Dans les points d’ombre du Pacte, il y a la participation du cabinet de conseil McKinsey à sa construction. N’est-elle pas problématique ?

Oui et non. La socié­té McKin­sey a une vraie exper­tise, c’est indis­cu­table. Elle a eu un accès aux don­nées sur l’enseignement comme jamais aucune struc­ture avant elle, tout en tra­vaillant sous le contrôle à la fois du cabi­net et du groupe cen­tral du Pacte, consti­tué des grands acteurs que sont les syn­di­cats, les réseaux, les fédé­ra­tions de parents, etc. Le résul­tat de ce tra­vail est que McKin­sey a pro­duit un état des lieux sur l’école qui a notam­ment démon­tré les inéga­li­tés. Néan­moins, et CGé l’a dénon­cé, McKin­sey a accep­té ce tra­vail et a été choi­si par­mi plu­sieurs socié­tés alors que le sub­side était sans rap­port avec le volume de tra­vail à four­nir et ce, parce qu’ils ont par ailleurs été finan­cés par des fon­da­tions pri­vées ali­men­tées par des grandes entre­prises… Parce que les grandes entre­prises un peu lucides aujourd’hui trouvent que l’enseignement pro­duit tel­le­ment d’analphabétisme fonc­tion­nel qu’il en devient pro­blé­ma­tique pour leur recru­te­ment. Mais ces grandes entre­prises, qui ont finan­cé McKin­sey pour tra­vailler dans le Pacte, se sont payées leur lob­by au cœur même du Pacte. La ministre a assu­mé en affir­mant que la Com­mu­nau­té fran­çaise n’avait pas les moyens mais que le cadre per­met­tait de contrô­ler le tra­vail effec­tué. Certes, mais si l’on regarde quelles entre­prises étaient membres des fon­da­tions qui ont don­né l’argent à McKin­sey, la plu­part se sont retrou­vées dans les scan­dales liés aux para­dis fis­caux. La Com­mu­nau­té fran­çaise a donc été pri­vée par ces entre­prises des moyens qui lui auraient per­mis de se payer en toute indé­pen­dance des acteurs, cher­cheurs, consul­tants de qua­li­té et a dû béné­fi­cier de la cha­ri­té de l’investissement d’entreprises qui ont par ailleurs élu­dé l’impôt. Nous trou­vons que c’est un comble et un pro­blème sur le plan démocratique.

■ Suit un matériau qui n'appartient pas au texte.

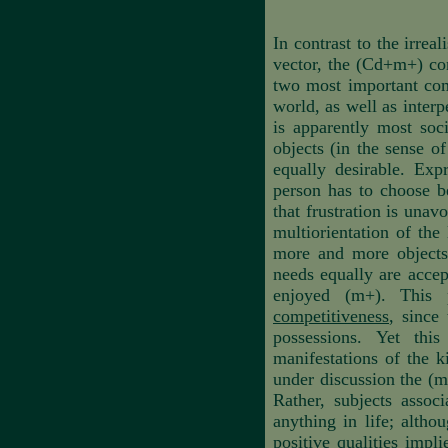
In contrast to the irreal
vector, the (Cd+m+) con
two most important comp
world, as well as interp
is apparently most soci
objects (in the sense o
equally desirable. Exp
person has to choose b
that frustration is unav
multiorientation of the
more and more objects,
needs equally are acce
enjoyed (m+). This 
competitiveness
, since
possessions. Yet thi
manifestations of the k
under discussion the (m+
Rather, subjects assoc
anything in life; altho
positive qualities impl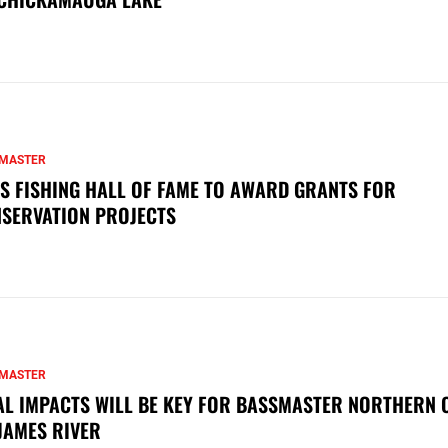
MASTER
S FISHING HALL OF FAME TO AWARD GRANTS FOR
SERVATION PROJECTS
MASTER
AL IMPACTS WILL BE KEY FOR BASSMASTER NORTHERN 
JAMES RIVER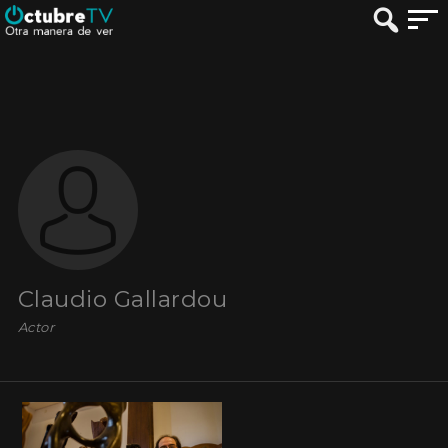
Claudio Gallardou
Actor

Au final, des objectifs et des acteurs différents arrivent aux mêmes conclusions dans le cadre du tronc commun ?

Oui. Cela ne signi­fie pas qu’au bout de ce genre de réforme, en Fin­lande par exemple, les inéga­li­tés sociales aient été effa­cées, que cha­cun soit deve­nu uni­ver­si­taire ou que l’on soit sor­ti d’un monde concur­ren­tiel. Sim­ple­ment, il y a moins de gens en rup­ture, moins de gens anal­pha­bètes fonc­tion­nels et cas­sés par l’école. Après, idéo­lo­gi­que­ment, qu’ajoute-t-on à cette for­ma­tion mini­mum ? Les rend-on plus atten­tifs en termes d’enjeux poli­tiques, idéo­lo­giques, éco­no­miques, etc. ? C’est une autre bagarre et j’espère qu’on tien­dra les entre­prises bien à dis­tance de cette dimension-là.